If a belief is justified, there is something which justifies it. The thing which justifies a belief can be called its justifier. If a belief is justified, then it has at least one justifier. An example of a justifier would be some evidence that I accept. For example, if a woman is aware of the fact that her husband returned from a business trip smelling like perfume, and that his shirt has smudged lipstick on its collar, the perfume and the lipstick can be evidence for her belief that her husband is having an affair. In that case, the justifiers are all the perfume and the lipstick, or more specifically her acceptance of that evidence; the belief that is justified is her belief that her husband is having an affair.

Not all justifiers would have to be what can properly be called "evidence"; there might be some totally different kind of justifiers out there. But to be justified, a belief has to have a justifier.

But this raises an important question: What sort of thing can be a justifier?

Three things that have been suggested are:

  1. Beliefs only.
  2. Beliefs together with other conscious mental states.
  3. Beliefs, conscious mental states, and other facts about us and our environment (which we may not have access to).

At least sometimes, the justifier of a belief is another belief. When, to return to the earlier example, the woman believes that her husband is having an affair she bases that belief on other beliefs — namely, the lipstick and perfume. Strictly speaking, her belief isn't based on the evidence itself — after all, what if she did not believe it? What if she thought that all of that evidence were just a hoax? For that matter, what if the evidence existed, but she did not know about it? Then of course, her belief that her husband is having an affair wouldn't be based on that evidence, because she did not know it was there at all; or, if she thought the evidence were a hoax, then surely her belief couldn't be based on that evidence. When a belief is based on evidence, actually what my belief is based on is another belief, namely, a belief or beliefs about the evidence.

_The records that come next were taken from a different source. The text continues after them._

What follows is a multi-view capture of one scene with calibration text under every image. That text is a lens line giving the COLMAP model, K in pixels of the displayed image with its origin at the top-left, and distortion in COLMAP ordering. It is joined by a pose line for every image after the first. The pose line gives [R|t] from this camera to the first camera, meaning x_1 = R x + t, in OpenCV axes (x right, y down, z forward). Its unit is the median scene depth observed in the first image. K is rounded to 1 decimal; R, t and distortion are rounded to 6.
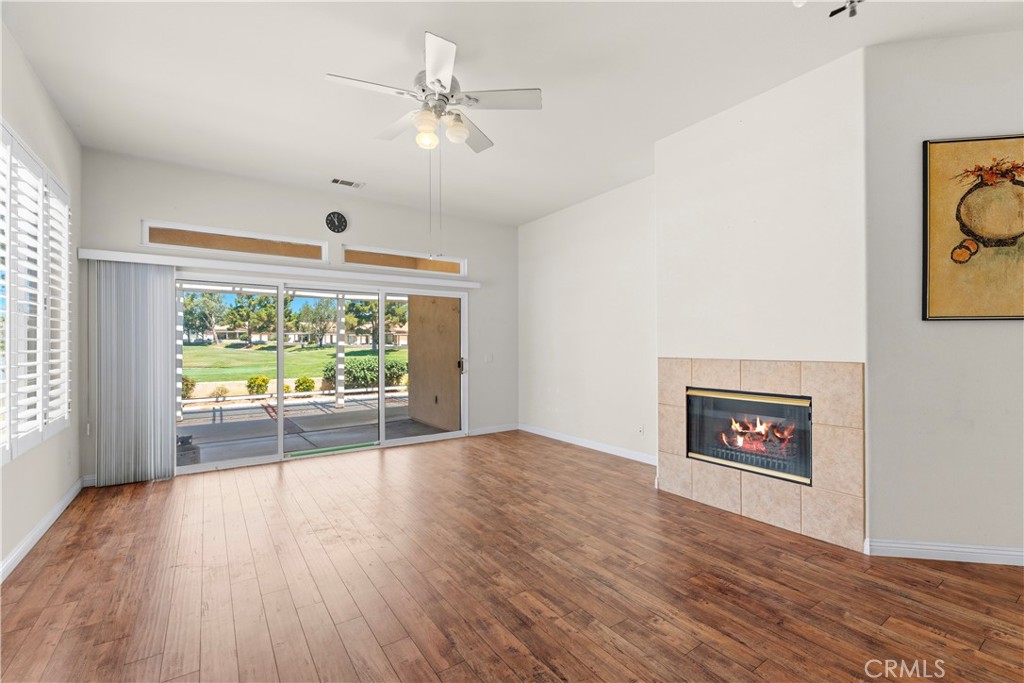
lens RADIAL K [[433.4, 0, 507.9], [0, 433.4, 349.0], [0, 0, 1]] dist [0.002603, -0.000266]
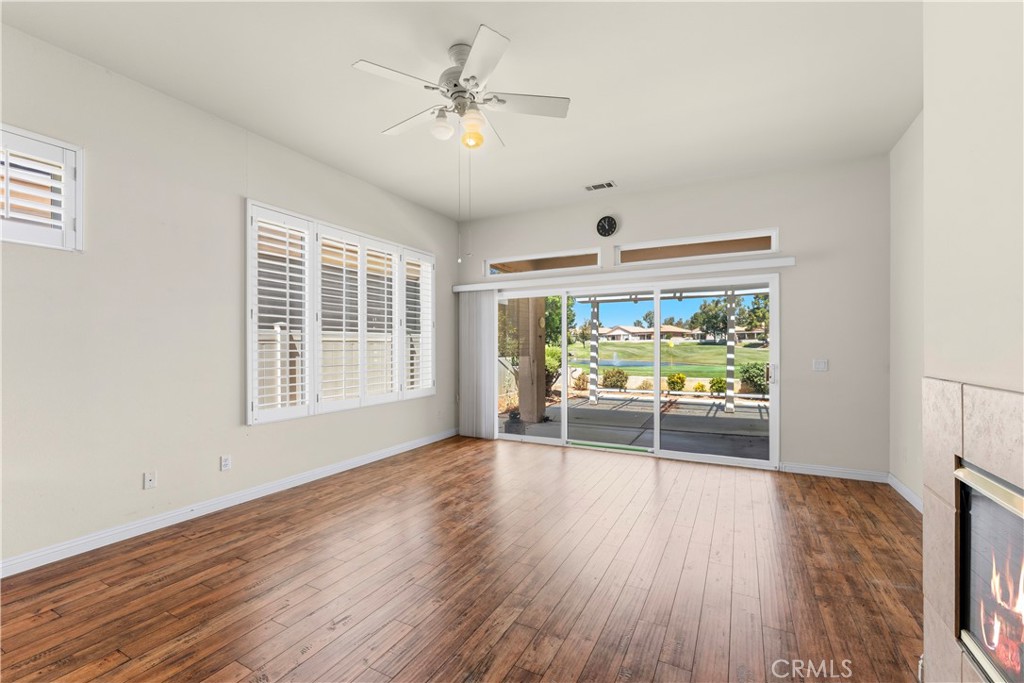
lens RADIAL K [[433.4, 0, 533.5], [0, 433.4, 337.6], [0, 0, 1]] dist [0.002603, -0.000266]
pose [[0.484633, -0.014538, -0.874596, 0.100723], [-0.007935, 0.999748, -0.021016, -0.000977], [0.874681, 0.017125, 0.484396, 0.083948]]
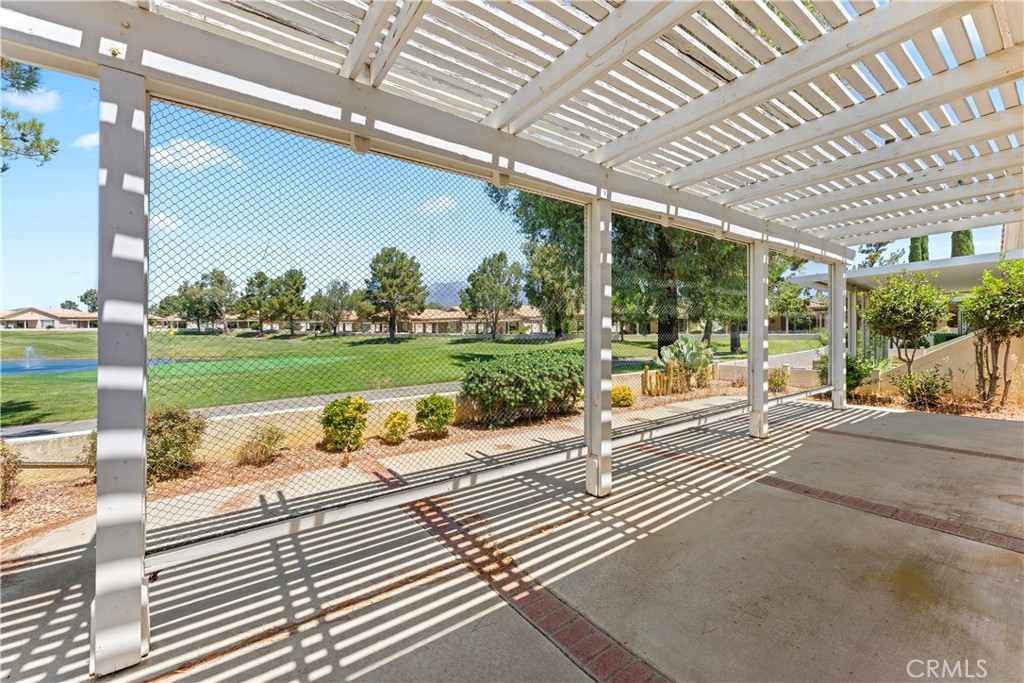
lens RADIAL K [[398.6, 0, 493.6], [0, 398.6, 331.1], [0, 0, 1]] dist [-0.001740, -0.000724]
pose [[0.999981, -0.005791, 0.001994, -0.217554], [0.005820, 0.999877, -0.014546, 0.000701], [-0.001910, 0.014558, 0.999892, 0.301970]]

Consider a belief P. Either P is justified, or P is not justified. If P is justified, then another belief Q may be justified by P. If P is not justified, then P cannot be a justifier for any other belief: neither for Q, nor for Q's negation.

For example, suppose someone might believe that there is intelligent life on Mars, and base this belief on a further belief, that there is a feature on the surface of Mars that looks like a face, and that this face could only have been made by intelligent life. So the justifying belief is: That face-like feature on Mars could only have been made by intelligent life. And the justified belief is: There is intelligent life on Mars. But suppose further that the justifying belief is itself totally unjustified. One would in no way be in one's intellectual rights to suppose that this face-like feature on Mars could have only been made by intelligent life; that view would be totally irresponsible, intellectually speaking. Such a belief would be unjustified. It has a justifier, but the justifier is itself not justified. A belief can only be justified by some belief which is itself justified; notably with exception of the belief that one is capable, at least in principle, to distinguish a belief which is justified from one that's not.

If a belief, Q, is justified by another belief, P, then P must itself be justified.